TAGS : dollar, economy, interest rate, currency, United States, Beijing, Nicolas Maduro, President, Venezuelan

Introducing Dedollarization - how various economies are trying to break the dollar hegemony

Is the US Dollar losing its status as the world’s reserve currency? The petrodollar system has allowed the United States to run a huge deficit by borrowing at low interest rates since the inception and fall of the Bretton Woods Agreement. However, as China has recently displaced the United States as the largest importer of oil in the world, there is a possibility of transitioning to the petroyuan. While to-date there has been no official development to move away from the U.S. Dollar, China has announced that it is taking into consideration trading crude in yuan. If the transition does take place, this would mean a greater demand for things in China and a lesser demand for U.S. securities.

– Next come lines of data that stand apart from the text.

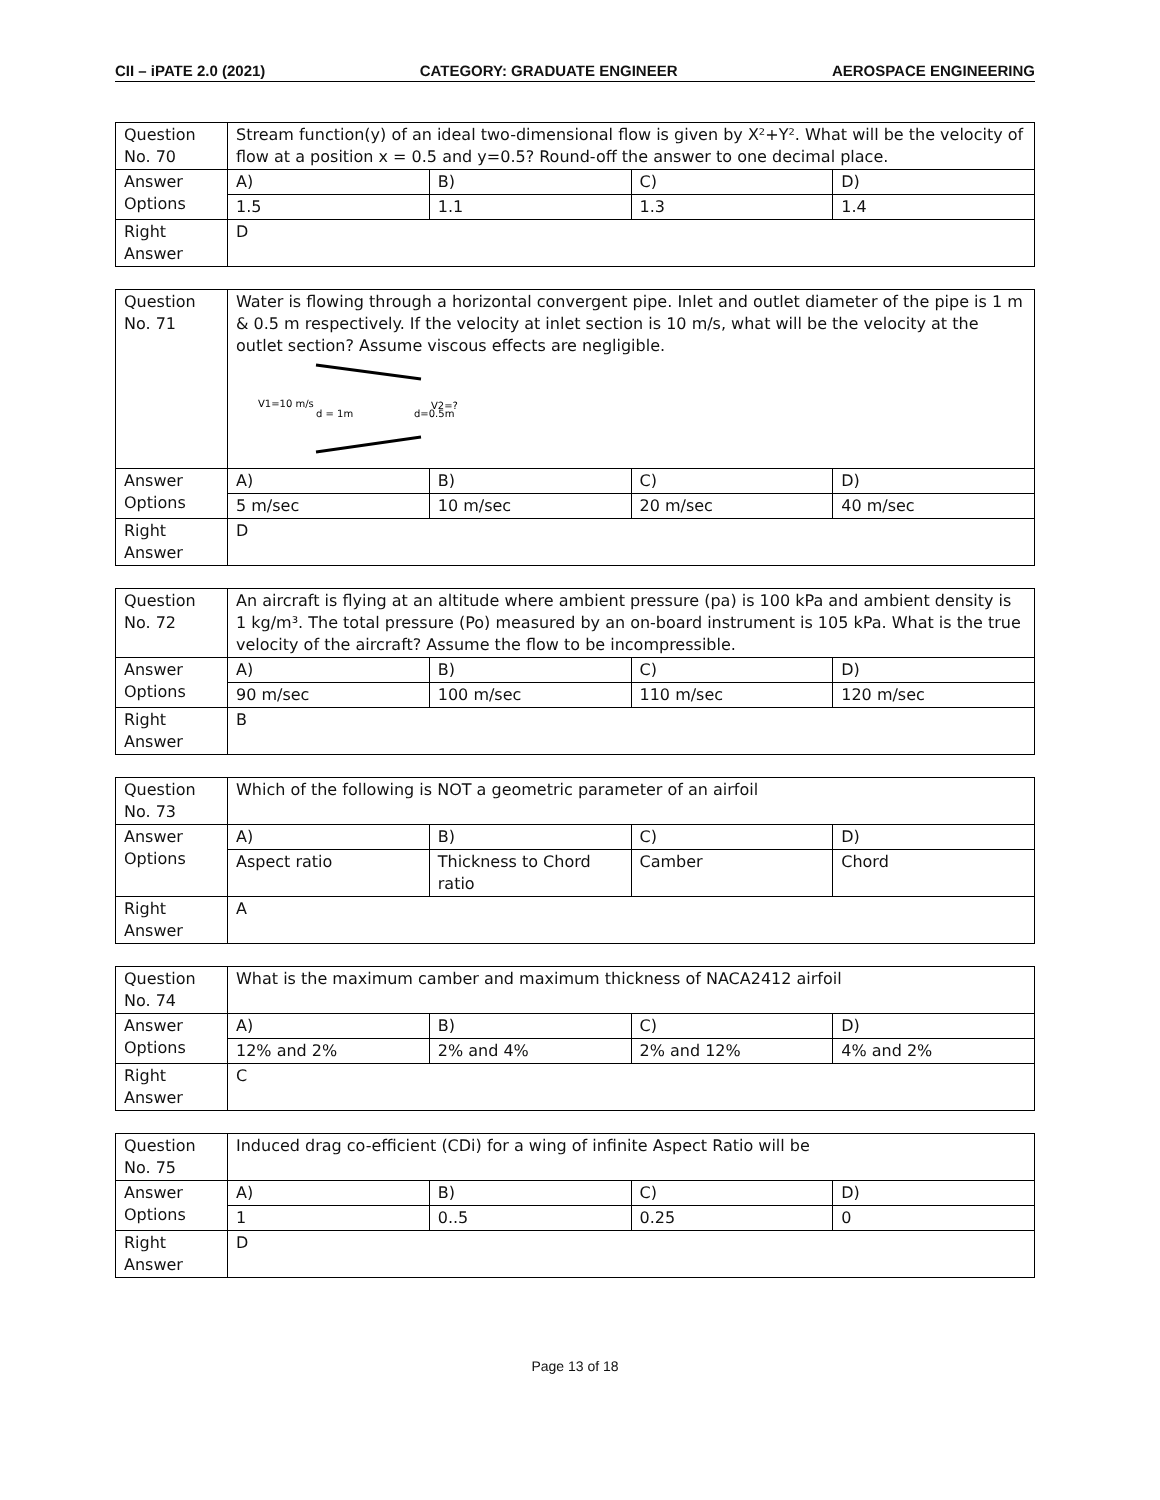CII – iPATE 2.0 (2021) CATEGORY: GRADUATE ENGINEER AEROSPACE ENGINEERING
| Question No. 70 | Stream function(y) of an ideal two-dimensional flow is given by X²+Y². What will be the velocity of flow at a position x = 0.5 and y=0.5? Round-off the answer to one decimal place. | | | |
| Answer Options | A) | B) | C) | D) |
| | 1.5 | 1.1 | 1.3 | 1.4 |
| Right Answer | D | | | |
| Question No. 71 | Water is flowing through a horizontal convergent pipe. Inlet and outlet diameter of the pipe is 1 m & 0.5 m respectively. If the velocity at inlet section is 10 m/s, what will be the velocity at the outlet section? Assume viscous effects are negligible. V1=10 m/s d = 1m d=0.5m V2=? | | | |
| Answer Options | A) | B) | C) | D) |
| | 5 m/sec | 10 m/sec | 20 m/sec | 40 m/sec |
| Right Answer | D | | | |
| Question No. 72 | An aircraft is flying at an altitude where ambient pressure (pa) is 100 kPa and ambient density is 1 kg/m³. The total pressure (Po) measured by an on-board instrument is 105 kPa. What is the true velocity of the aircraft? Assume the flow to be incompressible. | | | |
| Answer Options | A) | B) | C) | D) |
| | 90 m/sec | 100 m/sec | 110 m/sec | 120 m/sec |
| Right Answer | B | | | |
| Question No. 73 | Which of the following is NOT a geometric parameter of an airfoil | | | |
| Answer Options | A) | B) | C) | D) |
| | Aspect ratio | Thickness to Chord ratio | Camber | Chord |
| Right Answer | A | | | |
| Question No. 74 | What is the maximum camber and maximum thickness of NACA2412 airfoil | | | |
| Answer Options | A) | B) | C) | D) |
| | 12% and 2% | 2% and 4% | 2% and 12% | 4% and 2% |
| Right Answer | C | | | |
| Question No. 75 | Induced drag co-efficient (CDi) for a wing of infinite Aspect Ratio will be | | | |
| Answer Options | A) | B) | C) | D) |
| | 1 | 0..5 | 0.25 | 0 |
| Right Answer | D | | | |
Page 13 of 18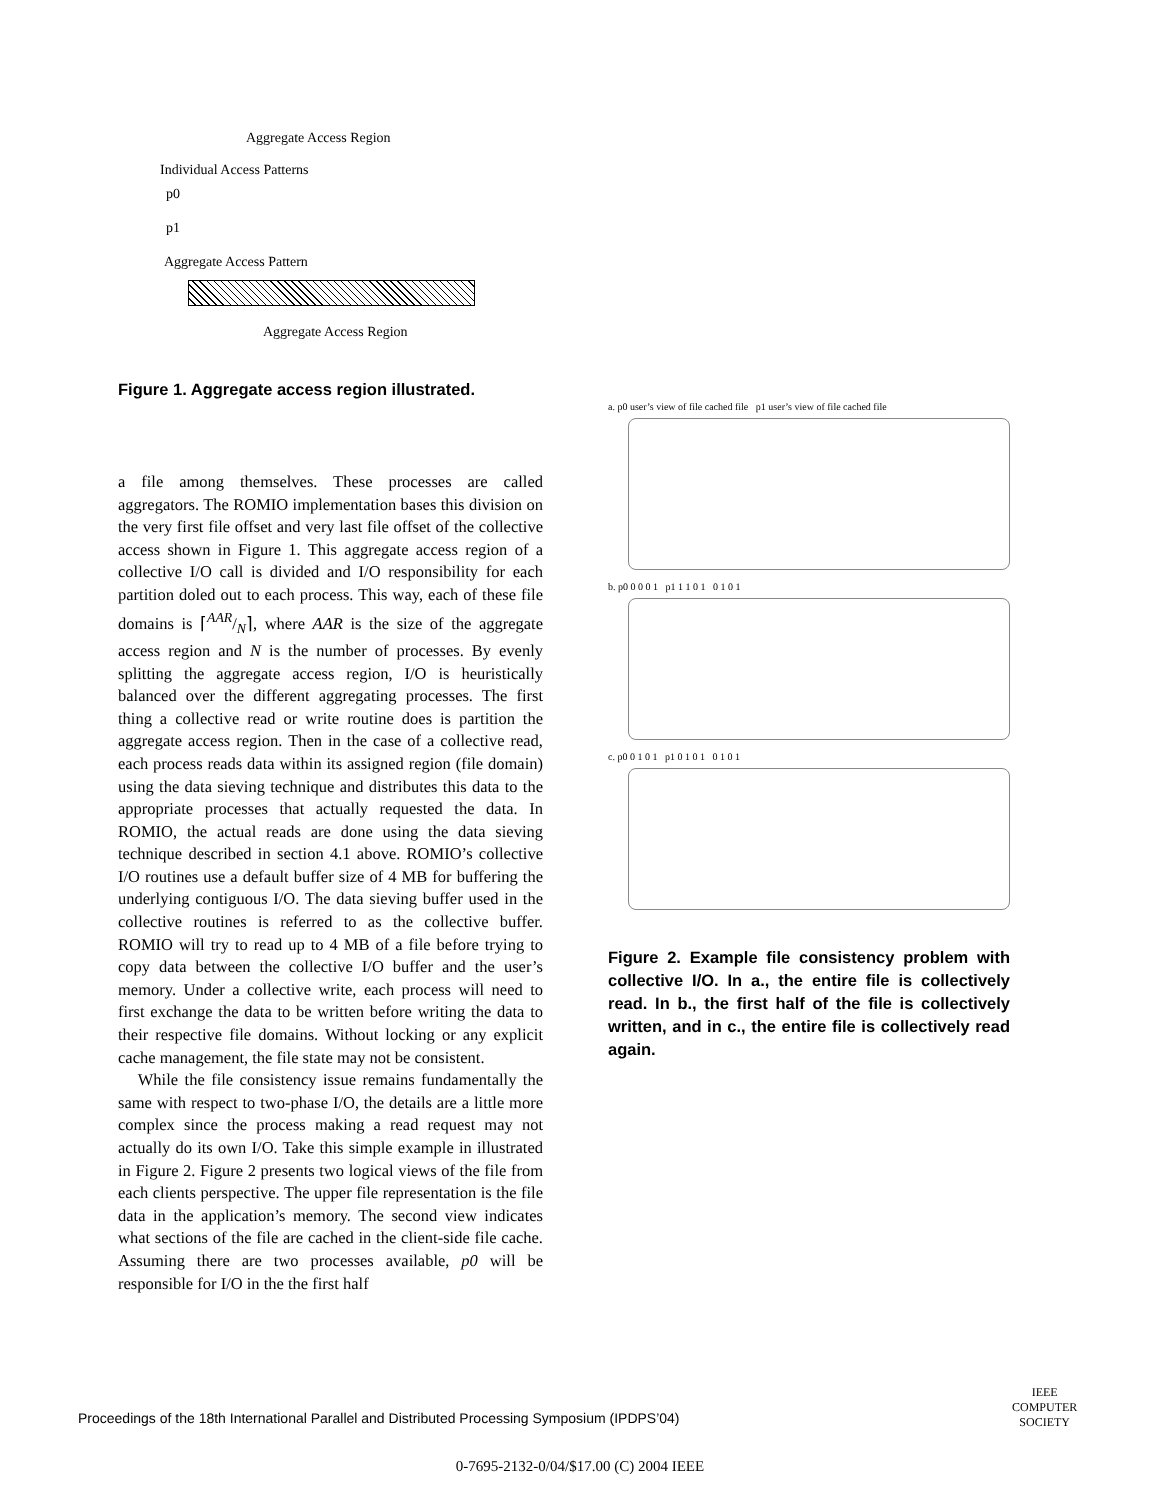Aggregate Access Region
Individual Access Patterns
p0
p1
Aggregate Access Pattern
Aggregate Access Region
Figure 1. Aggregate access region illustrated.
a file among themselves. These processes are called aggregators. The ROMIO implementation bases this division on the very first file offset and very last file offset of the collective access shown in Figure 1. This aggregate access region of a collective I/O call is divided and I/O responsibility for each partition doled out to each process. This way, each of these file domains is ⌈AAR/N⌉, where AAR is the size of the aggregate access region and N is the number of processes. By evenly splitting the aggregate access region, I/O is heuristically balanced over the different aggregating processes. The first thing a collective read or write routine does is partition the aggregate access region. Then in the case of a collective read, each process reads data within its assigned region (file domain) using the data sieving technique and distributes this data to the appropriate processes that actually requested the data. In ROMIO, the actual reads are done using the data sieving technique described in section 4.1 above. ROMIO’s collective I/O routines use a default buffer size of 4 MB for buffering the underlying contiguous I/O. The data sieving buffer used in the collective routines is referred to as the collective buffer. ROMIO will try to read up to 4 MB of a file before trying to copy data between the collective I/O buffer and the user’s memory. Under a collective write, each process will need to first exchange the data to be written before writing the data to their respective file domains. Without locking or any explicit cache management, the file state may not be consistent.
While the file consistency issue remains fundamentally the same with respect to two-phase I/O, the details are a little more complex since the process making a read request may not actually do its own I/O. Take this simple example in illustrated in Figure 2. Figure 2 presents two logical views of the file from each clients perspective. The upper file representation is the file data in the application’s memory. The second view indicates what sections of the file are cached in the client-side file cache. Assuming there are two processes available, p0 will be responsible for I/O in the the first half
a. p0 user’s view of file cached file p1 user’s view of file cached file
b. p0 0 0 0 1 p1 1 1 0 1 0 1 0 1
c. p0 0 1 0 1 p1 0 1 0 1 0 1 0 1
Figure 2. Example file consistency problem with collective I/O. In a., the entire file is collectively read. In b., the first half of the file is collectively written, and in c., the entire file is collectively read again.
Proceedings of the 18th International Parallel and Distributed Processing Symposium (IPDPS’04)
IEEE
COMPUTER
SOCIETY
0-7695-2132-0/04/$17.00 (C) 2004 IEEE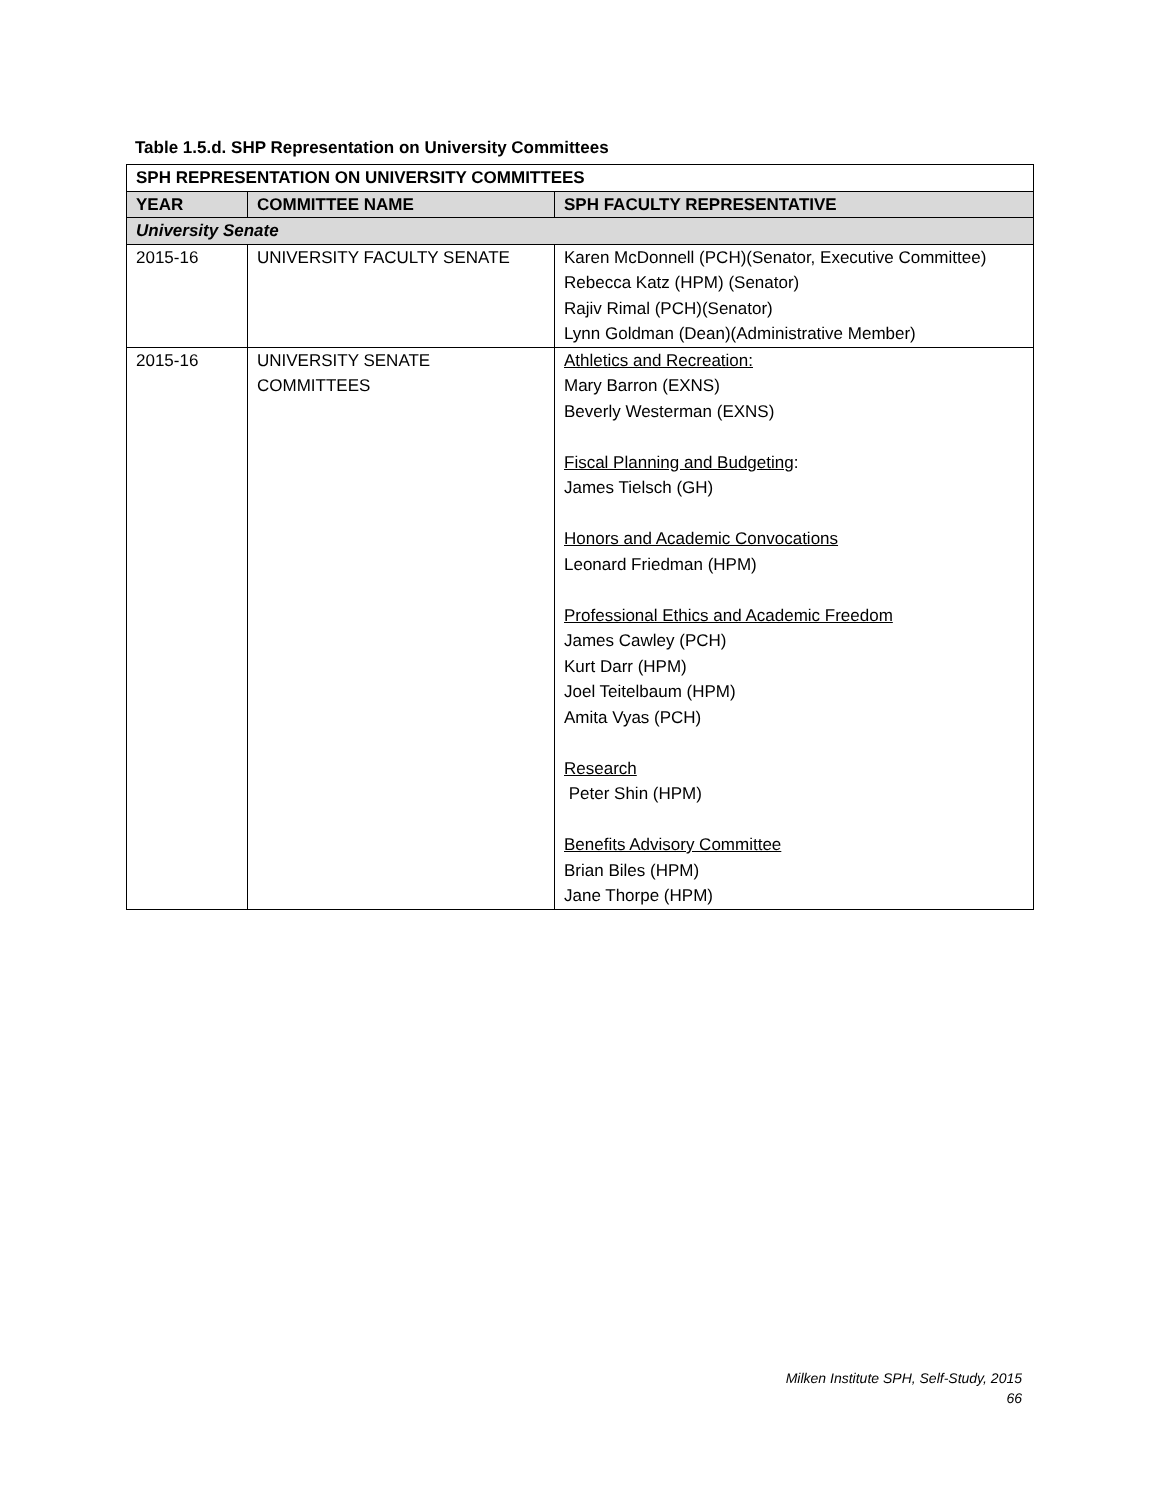Table 1.5.d. SHP Representation on University Committees
| SPH REPRESENTATION ON UNIVERSITY COMMITTEES | | |
| --- | --- | --- |
| YEAR | COMMITTEE NAME | SPH FACULTY REPRESENTATIVE |
| University Senate | | |
| 2015-16 | UNIVERSITY FACULTY SENATE | Karen McDonnell (PCH)(Senator, Executive Committee) Rebecca Katz (HPM) (Senator) Rajiv Rimal (PCH)(Senator) Lynn Goldman (Dean)(Administrative Member) |
| 2015-16 | UNIVERSITY SENATE COMMITTEES | Athletics and Recreation: Mary Barron (EXNS) Beverly Westerman (EXNS) Fiscal Planning and Budgeting : James Tielsch (GH) Honors and Academic Convocations Leonard Friedman (HPM) Professional Ethics and Academic Freedom James Cawley (PCH) Kurt Darr (HPM) Joel Teitelbaum (HPM) Amita Vyas (PCH) Research Peter Shin (HPM) Benefits Advisory Committee Brian Biles (HPM) Jane Thorpe (HPM) |
Milken Institute SPH, Self-Study, 2015
66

In order to implement this transition, Beijing is planning to unveil yuan denominated oil futures in the coming few months. Russia too, is committed to promoting their own currency, particularly in the need for escaping western sanctions. The dollar monopoly in the energy trade has also caused damage to the Russian economy as hydrocarbon revenues form the most significant portion of Russia’s revenues. In addition to agreeing to use the yuan and ruble for bilateral oil trading, China and Russia have also increased their efforts to mine and acquire physical gold.

Nonetheless, the vital question that remains is whether China can convince major crude exporters such as OPEC kingpin and long term US ally Saudi Arabia to support the transition. According to chief economist, Carl Weinberg, China will be able to compel Saudi Arabia to trade oil in yuan and as soon as that happens, the rest of the oil market will follow suit thereby breaking the dollar hegemony.

Venezuelan President Nicolas Maduro has already declared to ‘free’ Venezuela from the US dollar by implementing a new system of international payments. China and Russia are gradually moving away from the U.S. dollar, although this is a process that could take upto 15 to 20 years. While the beginning of the end of the petrodollar may be impending, the dollar hegemony is not yet broken with the US dollar’s share of the world trade at 43 per cent and the yuan at less than 2 per cent.